--- PROVIDED MATERIAL ---

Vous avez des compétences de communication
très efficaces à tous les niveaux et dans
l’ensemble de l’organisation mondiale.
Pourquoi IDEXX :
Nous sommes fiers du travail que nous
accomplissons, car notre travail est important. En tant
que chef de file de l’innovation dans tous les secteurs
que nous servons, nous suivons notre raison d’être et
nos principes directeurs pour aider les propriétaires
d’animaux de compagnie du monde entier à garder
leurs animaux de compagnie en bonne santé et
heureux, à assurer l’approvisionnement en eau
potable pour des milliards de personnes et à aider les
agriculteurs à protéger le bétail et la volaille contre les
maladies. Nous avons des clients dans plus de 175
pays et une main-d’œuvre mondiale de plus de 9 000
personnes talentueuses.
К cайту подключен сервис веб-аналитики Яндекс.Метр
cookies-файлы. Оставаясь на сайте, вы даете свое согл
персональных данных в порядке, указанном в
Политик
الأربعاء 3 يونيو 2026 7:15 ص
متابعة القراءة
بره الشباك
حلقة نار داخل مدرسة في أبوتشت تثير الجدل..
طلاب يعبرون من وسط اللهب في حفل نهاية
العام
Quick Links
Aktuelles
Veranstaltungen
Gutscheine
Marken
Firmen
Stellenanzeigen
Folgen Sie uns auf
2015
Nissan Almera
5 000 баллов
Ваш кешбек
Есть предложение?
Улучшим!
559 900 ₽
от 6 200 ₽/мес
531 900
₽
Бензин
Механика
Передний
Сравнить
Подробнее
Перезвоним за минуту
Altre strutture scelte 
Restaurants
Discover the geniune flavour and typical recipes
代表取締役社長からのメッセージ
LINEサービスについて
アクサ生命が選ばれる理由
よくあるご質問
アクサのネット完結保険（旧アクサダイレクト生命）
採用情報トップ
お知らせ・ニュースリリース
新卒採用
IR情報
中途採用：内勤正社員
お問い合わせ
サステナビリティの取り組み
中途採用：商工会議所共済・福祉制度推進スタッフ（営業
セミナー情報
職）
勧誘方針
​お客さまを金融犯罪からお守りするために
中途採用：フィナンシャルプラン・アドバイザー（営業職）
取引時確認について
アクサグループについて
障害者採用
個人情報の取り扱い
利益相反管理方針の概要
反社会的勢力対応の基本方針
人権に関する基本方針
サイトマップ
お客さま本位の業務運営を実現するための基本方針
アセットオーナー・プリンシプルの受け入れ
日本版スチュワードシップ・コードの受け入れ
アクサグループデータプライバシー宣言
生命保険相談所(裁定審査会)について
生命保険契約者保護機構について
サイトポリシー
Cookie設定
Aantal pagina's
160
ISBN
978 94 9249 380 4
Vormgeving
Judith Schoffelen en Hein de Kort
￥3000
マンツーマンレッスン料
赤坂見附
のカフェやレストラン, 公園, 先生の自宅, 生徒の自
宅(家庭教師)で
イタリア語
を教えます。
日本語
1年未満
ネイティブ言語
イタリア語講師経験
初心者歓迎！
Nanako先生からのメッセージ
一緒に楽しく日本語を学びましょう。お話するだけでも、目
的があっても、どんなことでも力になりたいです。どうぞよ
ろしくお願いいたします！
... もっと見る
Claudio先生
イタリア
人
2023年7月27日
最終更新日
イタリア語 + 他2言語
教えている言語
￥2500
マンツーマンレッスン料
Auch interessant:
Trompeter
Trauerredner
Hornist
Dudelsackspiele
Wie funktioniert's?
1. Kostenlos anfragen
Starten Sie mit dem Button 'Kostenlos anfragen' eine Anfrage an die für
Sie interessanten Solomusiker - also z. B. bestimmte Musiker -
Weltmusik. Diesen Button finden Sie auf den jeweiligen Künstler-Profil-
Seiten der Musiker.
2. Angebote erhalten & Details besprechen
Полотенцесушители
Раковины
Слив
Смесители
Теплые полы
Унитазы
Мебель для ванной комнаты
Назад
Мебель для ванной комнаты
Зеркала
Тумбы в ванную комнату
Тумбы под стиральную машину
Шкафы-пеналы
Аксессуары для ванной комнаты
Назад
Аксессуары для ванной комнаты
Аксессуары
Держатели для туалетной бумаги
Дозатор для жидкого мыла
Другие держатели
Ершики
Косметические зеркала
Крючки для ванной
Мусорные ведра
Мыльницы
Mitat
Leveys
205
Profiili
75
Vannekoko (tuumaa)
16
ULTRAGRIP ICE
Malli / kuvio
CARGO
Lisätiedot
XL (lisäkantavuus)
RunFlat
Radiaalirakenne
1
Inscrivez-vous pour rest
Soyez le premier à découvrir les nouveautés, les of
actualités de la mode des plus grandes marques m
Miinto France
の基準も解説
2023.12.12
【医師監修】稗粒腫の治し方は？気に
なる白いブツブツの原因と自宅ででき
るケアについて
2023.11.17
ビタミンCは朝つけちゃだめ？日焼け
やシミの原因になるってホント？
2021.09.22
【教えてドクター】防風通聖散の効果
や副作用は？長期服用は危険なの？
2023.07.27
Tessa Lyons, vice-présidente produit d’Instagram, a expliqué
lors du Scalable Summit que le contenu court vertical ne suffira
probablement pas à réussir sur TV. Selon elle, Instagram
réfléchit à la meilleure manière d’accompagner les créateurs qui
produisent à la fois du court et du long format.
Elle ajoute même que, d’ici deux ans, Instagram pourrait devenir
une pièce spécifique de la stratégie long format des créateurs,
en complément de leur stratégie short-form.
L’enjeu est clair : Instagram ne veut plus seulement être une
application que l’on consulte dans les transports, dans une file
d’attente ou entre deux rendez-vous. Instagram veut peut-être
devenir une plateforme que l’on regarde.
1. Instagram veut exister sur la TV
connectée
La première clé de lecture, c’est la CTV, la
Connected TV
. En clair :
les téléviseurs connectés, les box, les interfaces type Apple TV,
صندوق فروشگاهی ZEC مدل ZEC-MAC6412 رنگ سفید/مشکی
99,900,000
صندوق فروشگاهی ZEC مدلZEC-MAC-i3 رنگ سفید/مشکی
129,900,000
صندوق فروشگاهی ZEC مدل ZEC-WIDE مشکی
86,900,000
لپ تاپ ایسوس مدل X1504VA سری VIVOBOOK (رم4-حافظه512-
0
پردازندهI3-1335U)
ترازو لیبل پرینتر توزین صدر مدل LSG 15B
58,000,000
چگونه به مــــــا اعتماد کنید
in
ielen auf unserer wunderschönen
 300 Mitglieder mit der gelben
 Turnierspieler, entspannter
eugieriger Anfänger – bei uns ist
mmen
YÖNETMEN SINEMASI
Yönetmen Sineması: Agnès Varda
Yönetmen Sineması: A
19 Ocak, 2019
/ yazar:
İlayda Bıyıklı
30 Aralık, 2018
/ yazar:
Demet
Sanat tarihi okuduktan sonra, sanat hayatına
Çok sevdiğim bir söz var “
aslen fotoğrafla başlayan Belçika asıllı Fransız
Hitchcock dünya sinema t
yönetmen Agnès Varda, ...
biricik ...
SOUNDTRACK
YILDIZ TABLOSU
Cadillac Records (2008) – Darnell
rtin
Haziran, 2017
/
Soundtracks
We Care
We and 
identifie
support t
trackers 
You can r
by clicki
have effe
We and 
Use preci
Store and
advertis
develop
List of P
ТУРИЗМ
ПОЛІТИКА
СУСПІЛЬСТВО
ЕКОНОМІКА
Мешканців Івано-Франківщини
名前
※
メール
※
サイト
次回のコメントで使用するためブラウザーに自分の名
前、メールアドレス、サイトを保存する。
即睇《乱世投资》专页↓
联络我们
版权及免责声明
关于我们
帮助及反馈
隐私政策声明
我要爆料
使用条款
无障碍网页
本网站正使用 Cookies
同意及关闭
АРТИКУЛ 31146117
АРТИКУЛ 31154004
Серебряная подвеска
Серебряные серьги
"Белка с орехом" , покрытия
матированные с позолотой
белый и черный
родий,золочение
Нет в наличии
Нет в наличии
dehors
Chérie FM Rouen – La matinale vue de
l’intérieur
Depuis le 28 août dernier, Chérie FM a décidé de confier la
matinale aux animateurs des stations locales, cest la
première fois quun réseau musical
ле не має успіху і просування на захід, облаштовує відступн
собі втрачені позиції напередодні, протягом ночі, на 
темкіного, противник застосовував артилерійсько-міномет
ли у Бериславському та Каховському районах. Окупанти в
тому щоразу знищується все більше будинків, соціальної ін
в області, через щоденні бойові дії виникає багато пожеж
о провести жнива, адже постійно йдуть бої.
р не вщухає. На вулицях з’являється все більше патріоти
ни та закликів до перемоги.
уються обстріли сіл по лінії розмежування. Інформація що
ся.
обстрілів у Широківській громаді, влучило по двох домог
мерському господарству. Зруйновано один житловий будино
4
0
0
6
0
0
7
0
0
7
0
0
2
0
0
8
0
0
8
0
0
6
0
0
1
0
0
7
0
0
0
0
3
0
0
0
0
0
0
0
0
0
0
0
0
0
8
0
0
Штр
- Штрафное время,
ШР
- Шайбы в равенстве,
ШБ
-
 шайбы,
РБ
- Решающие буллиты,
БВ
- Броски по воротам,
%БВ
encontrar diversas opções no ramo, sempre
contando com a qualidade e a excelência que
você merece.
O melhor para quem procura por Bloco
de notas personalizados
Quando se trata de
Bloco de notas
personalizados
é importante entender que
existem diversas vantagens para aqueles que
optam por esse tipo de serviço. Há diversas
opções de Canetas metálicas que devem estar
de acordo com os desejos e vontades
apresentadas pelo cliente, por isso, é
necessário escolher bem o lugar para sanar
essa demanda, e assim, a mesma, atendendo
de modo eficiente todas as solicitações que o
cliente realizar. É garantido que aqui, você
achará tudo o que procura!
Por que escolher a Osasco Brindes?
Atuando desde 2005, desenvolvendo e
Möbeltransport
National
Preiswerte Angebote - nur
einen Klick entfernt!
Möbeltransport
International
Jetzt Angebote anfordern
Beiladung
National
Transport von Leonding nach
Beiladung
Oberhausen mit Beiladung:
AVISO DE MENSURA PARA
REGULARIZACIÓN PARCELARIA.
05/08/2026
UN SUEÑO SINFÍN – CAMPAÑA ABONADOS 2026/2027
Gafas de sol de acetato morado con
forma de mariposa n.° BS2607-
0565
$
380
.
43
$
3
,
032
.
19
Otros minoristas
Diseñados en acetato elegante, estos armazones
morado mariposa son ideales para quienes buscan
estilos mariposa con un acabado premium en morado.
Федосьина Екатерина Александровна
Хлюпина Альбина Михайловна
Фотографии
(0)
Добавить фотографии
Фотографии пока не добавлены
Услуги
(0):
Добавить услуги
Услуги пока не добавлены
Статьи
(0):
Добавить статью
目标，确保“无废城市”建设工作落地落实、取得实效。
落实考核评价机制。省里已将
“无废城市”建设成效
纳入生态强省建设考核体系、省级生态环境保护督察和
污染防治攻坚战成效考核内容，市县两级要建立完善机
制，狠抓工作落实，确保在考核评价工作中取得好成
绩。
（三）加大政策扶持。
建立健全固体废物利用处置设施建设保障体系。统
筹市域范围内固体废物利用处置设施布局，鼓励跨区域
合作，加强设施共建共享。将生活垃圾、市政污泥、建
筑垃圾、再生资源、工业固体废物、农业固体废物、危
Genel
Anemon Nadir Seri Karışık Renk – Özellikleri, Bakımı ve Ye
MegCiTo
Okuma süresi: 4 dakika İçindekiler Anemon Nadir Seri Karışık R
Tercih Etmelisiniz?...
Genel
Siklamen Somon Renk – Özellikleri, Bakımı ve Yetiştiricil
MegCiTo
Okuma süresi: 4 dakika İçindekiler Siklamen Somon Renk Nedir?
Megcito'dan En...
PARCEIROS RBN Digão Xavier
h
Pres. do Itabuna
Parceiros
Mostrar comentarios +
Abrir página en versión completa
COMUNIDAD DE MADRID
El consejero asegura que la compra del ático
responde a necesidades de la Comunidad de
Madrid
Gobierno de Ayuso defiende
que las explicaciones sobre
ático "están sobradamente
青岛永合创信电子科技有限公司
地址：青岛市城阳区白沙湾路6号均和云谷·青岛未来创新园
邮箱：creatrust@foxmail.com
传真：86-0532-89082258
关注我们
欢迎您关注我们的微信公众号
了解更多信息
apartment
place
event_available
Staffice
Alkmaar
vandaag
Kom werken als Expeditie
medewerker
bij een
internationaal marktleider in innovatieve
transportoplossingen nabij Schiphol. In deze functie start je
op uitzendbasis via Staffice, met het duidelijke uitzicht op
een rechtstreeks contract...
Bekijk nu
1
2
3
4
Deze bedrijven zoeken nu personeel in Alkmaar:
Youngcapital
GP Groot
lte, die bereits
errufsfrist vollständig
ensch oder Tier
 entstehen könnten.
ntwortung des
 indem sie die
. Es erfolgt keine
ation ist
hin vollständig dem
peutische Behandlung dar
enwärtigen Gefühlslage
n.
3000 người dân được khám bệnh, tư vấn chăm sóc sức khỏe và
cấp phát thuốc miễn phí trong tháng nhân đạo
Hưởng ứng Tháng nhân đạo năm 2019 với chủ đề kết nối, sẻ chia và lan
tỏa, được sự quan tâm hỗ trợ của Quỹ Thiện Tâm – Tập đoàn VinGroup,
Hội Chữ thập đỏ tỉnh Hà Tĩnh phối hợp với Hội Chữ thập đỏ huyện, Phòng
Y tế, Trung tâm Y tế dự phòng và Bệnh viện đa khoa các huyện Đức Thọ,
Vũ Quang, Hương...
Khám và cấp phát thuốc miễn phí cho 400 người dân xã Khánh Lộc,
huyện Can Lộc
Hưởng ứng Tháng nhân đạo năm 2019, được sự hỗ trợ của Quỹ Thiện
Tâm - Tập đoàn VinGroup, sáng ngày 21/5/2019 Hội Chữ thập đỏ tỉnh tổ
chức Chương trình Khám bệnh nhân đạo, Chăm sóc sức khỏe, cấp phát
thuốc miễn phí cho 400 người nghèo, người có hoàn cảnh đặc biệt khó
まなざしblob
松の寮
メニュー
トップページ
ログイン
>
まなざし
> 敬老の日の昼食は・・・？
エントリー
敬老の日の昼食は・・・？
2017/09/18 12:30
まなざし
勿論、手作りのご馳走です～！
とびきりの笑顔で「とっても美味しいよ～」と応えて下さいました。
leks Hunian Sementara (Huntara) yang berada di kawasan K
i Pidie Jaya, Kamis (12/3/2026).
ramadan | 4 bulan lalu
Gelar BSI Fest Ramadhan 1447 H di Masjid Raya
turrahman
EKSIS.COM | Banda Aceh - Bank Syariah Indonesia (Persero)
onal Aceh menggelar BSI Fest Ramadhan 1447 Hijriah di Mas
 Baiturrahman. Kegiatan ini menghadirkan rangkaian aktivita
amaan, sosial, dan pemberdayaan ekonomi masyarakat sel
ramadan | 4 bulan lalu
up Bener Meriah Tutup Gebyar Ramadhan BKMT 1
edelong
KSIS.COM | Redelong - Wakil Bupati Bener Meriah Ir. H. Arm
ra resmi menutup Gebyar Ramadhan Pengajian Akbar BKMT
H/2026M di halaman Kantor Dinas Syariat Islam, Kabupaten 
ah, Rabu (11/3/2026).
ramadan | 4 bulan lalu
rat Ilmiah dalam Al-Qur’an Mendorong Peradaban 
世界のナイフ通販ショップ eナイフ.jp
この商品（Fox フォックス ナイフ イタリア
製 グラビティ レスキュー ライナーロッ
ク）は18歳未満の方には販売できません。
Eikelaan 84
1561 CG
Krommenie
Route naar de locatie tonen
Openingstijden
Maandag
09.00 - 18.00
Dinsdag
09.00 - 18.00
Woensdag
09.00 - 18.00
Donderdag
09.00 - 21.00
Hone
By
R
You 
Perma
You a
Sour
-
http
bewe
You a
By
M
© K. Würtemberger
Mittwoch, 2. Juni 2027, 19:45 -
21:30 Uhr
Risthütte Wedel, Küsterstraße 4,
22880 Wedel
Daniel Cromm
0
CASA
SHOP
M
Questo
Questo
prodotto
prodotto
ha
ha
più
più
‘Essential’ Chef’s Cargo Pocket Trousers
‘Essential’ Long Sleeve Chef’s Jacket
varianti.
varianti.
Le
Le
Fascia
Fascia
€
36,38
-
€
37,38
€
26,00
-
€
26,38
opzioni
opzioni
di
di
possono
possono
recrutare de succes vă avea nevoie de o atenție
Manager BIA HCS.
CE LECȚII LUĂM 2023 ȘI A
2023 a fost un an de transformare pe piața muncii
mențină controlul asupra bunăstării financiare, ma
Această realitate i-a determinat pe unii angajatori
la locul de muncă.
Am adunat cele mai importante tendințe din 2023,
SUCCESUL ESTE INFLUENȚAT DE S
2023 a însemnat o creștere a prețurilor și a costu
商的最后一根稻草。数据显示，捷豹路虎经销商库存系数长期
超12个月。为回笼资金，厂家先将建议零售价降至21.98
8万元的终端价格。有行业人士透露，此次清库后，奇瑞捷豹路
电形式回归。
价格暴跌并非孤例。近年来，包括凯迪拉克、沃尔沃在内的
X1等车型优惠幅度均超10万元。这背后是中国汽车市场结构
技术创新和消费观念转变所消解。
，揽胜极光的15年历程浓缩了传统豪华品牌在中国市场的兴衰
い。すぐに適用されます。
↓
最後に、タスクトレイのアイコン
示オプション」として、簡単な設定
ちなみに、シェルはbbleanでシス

---

Return word for word the lines above from the line with "Dudelsackspiele" to the line with "probablement pas à", including both and leaving out all others.

Dudelsackspiele
Wie funktioniert's?
1. Kostenlos anfragen
Starten Sie mit dem Button 'Kostenlos anfragen' eine Anfrage an die für
Sie interessanten Solomusiker - also z. B. bestimmte Musiker -
Weltmusik. Diesen Button finden Sie auf den jeweiligen Künstler-Profil-
Seiten der Musiker.
2. Angebote erhalten & Details besprechen
Полотенцесушители
Раковины
Слив
Смесители
Теплые полы
Унитазы
Мебель для ванной комнаты
Назад
Мебель для ванной комнаты
Зеркала
Тумбы в ванную комнату
Тумбы под стиральную машину
Шкафы-пеналы
Аксессуары для ванной комнаты
Назад
Аксессуары для ванной комнаты
Аксессуары
Держатели для туалетной бумаги
Дозатор для жидкого мыла
Другие держатели
Ершики
Косметические зеркала
Крючки для ванной
Мусорные ведра
Мыльницы
Mitat
Leveys
205
Profiili
75
Vannekoko (tuumaa)
16
ULTRAGRIP ICE
Malli / kuvio
CARGO
Lisätiedot
XL (lisäkantavuus)
RunFlat
Radiaalirakenne
1
Inscrivez-vous pour rest
Soyez le premier à découvrir les nouveautés, les of
actualités de la mode des plus grandes marques m
Miinto France
の基準も解説
2023.12.12
【医師監修】稗粒腫の治し方は？気に
なる白いブツブツの原因と自宅ででき
るケアについて
2023.11.17
ビタミンCは朝つけちゃだめ？日焼け
やシミの原因になるってホント？
2021.09.22
【教えてドクター】防風通聖散の効果
や副作用は？長期服用は危険なの？
2023.07.27
Tessa Lyons, vice-présidente produit d’Instagram, a expliqué
lors du Scalable Summit que le contenu court vertical ne suffira
probablement pas à réussir sur TV. Selon elle, Instagram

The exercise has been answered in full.